As Reuters reported, the U.S. Court of Appeals in Denver has ruled against the Green family, which owns the $3 billion Hobby Lobby chain and the smaller Christian bookstore chain Mardel, after it asserted that the company shouldn't have to provide "morning after" and "week after" pills to employees. The medication is a requirement under President Barack Obama's health care reforms.

It's just one of 42 such complaints filed over the issue, according to the Becket Fund for Religious Liberty, a nonprofit law firm in Washington, D.C. that is helping the Green family with the case. The Greens and Hobby Lobby have already pledged to appeal the case to the U.S. Supreme Court, as the lower courts have been less than receptive. On Nov. 19, U.S. District Judge Joe Heaton in Oklahoma ruled that the Greens' privately-owned companies are secular, for-profit businesses that lack the same religious rights as individual family members.

The family runs more than 500 Hobby Lobby stores in 41 states and employs more than 13,000 workers. The company helped build the $4.5 billion fortune of patriarch David Green, who is ranked 79th on Forbes' list of the 400 richest Americans, but has a culture inextricably tied to the Greens' beliefs. Hobby Lobby plays Christian music throughout its stores, closes early during the week "so our employees can see their families at night" and on Sundays "so that our workers and their families can enjoy a day of rest."
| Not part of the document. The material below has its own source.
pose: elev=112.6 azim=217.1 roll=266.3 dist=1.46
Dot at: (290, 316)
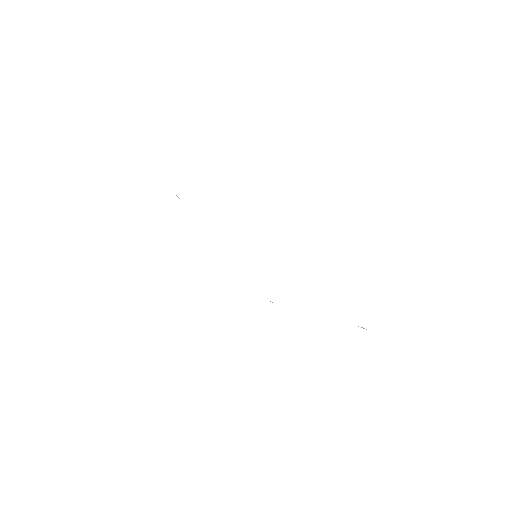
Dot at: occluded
When the Green family launched its suit back in September, David Green wrote an opinion piece for USA Today blasting the mandate requiring Hobby Lobby's health insurance to provide "what I believe are abortion-causing drugs" because "we believe doing so might end a life after the moment of conception." The medications in question, Plan B and Levonelle, are classified as emergency contraceptives by the Food and Drug Administration.

"Being Christians, we don't pay for drugs that might cause abortions," Green wrote. "Which means that we don't cover emergency contraception, the morning-after pill or the week-after pill."

As a result, Hobby Lobby faces fines of up to $1.3 million a day if it disobeys the mandate. While an appeal to the Supreme Court is still possible, the health care mandate goes into effect Jan. 1 and fines could be implemented from that day forward.